## Görev Tanımı
Aşağıdaki, her fiilin failinin Allah olduğunu konu edinen metni hiçbir değişiklik yapmadan baştan sona geri verin.

## Metin Kesiti
Sizden Gelenler

 

subHeader_l

Konu : Her fiilin faili Allah'tır.
Gönderen : Sabri Babadan Mektup
Tarih : 11/24/2023 2:14:50 PM


.
SABRİ BABA’DAN MEKTUP
*HER FİİLİN FAİLİ ALLAH’TIR*

Kıymetli yavrum,
Tasavvufta ne incitmek var, ne de incinmek... Aslolan her iki durumu da edeple, incelikle, zarafetle ve tasavvufun ışığıyla birleyebilmek. Bir kimse tasavvuf yoluna girip de “La faile illallah” dedikten sonra artık istese de kimseye de kırılamaz ki. Biz mana yolunda küçük yaştan itibaren büyüklerimizden bu terbiyeyi aldık. Bize böyle aşıladılar. Her fiilde mevcut olan Allah’tır, her sıfatta mevsuf olan Allah’tır, her vücutta mevcut olan Allah’tır diyen bir kimsenin artık minicik olaylar karşısında “ay ben kırıldım, ay ben gücendim” deyip sırtını dönmesi, çocuklar gibi küsmesi düşünülemez. Çünkü bir tasavvuf müntesibinin her an dünyasını dolduran bir gerçek vardır. Son nefesini verirken kimseye dargın, kırgın, küskün olmamak. Uğradığı haksızlık, maruz kaldığı hakaret ne olursa olsun onu Haktan bilmek. Demek benim bir hatam var ki bu muameleye maruz kalıyorum. Kimbilir belki de öğretmen Leman hanım hikayesinde olduğu gibi (bu hikaye gönül sohbetleri kitabında mevcuttur) otuz yıl evvel, kırk yıl evvel yaptığımız bir kabalığın, bir saygısızlığın faturasını ödüyoruzdur.
Yunus Emre bir şiirinde

“Bir çeşmeden akan su
Acı tatlı olmaya”

## Veri Kesiti
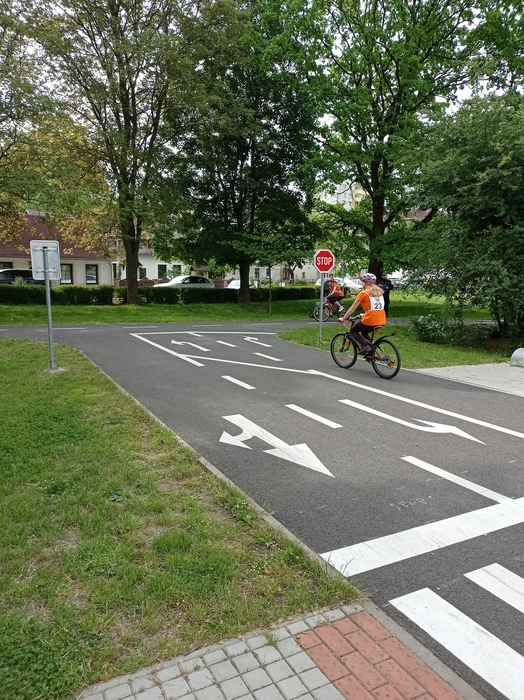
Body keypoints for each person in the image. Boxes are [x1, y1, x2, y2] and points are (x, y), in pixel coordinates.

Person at [338, 272, 386, 355]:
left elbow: (352, 308)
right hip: (381, 319)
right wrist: (365, 314)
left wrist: (343, 318)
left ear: (365, 283)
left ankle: (366, 346)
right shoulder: (379, 293)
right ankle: (371, 350)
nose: (362, 284)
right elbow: (376, 308)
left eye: (362, 282)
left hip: (370, 319)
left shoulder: (364, 293)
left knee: (353, 331)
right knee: (364, 332)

## Görevin Cevabı
Sizden Gelenler

 

subHeader_l

Konu : Her fiilin faili Allah'tır.
Gönderen : Sabri Babadan Mektup
Tarih : 11/24/2023 2:14:50 PM


.
SABRİ BABA’DAN MEKTUP
*HER FİİLİN FAİLİ ALLAH’TIR*

Kıymetli yavrum,
Tasavvufta ne incitmek var, ne de incinmek... Aslolan her iki durumu da edeple, incelikle, zarafetle ve tasavvufun ışığıyla birleyebilmek. Bir kimse tasavvuf yoluna girip de “La faile illallah” dedikten sonra artık istese de kimseye de kırılamaz ki. Biz mana yolunda küçük yaştan itibaren büyüklerimizden bu terbiyeyi aldık. Bize böyle aşıladılar. Her fiilde mevcut olan Allah’tır, her sıfatta mevsuf olan Allah’tır, her vücutta mevcut olan Allah’tır diyen bir kimsenin artık minicik olaylar karşısında “ay ben kırıldım, ay ben gücendim” deyip sırtını dönmesi, çocuklar gibi küsmesi düşünülemez. Çünkü bir tasavvuf müntesibinin her an dünyasını dolduran bir gerçek vardır. Son nefesini verirken kimseye dargın, kırgın, küskün olmamak. Uğradığı haksızlık, maruz kaldığı hakaret ne olursa olsun onu Haktan bilmek. Demek benim bir hatam var ki bu muameleye maruz kalıyorum. Kimbilir belki de öğretmen Leman hanım hikayesinde olduğu gibi (bu hikaye gönül sohbetleri kitabında mevcuttur) otuz yıl evvel, kırk yıl evvel yaptığımız bir kabalığın, bir saygısızlığın faturasını ödüyoruzdur.
Yunus Emre bir şiirinde

“Bir çeşmeden akan su
Acı tatlı olmaya”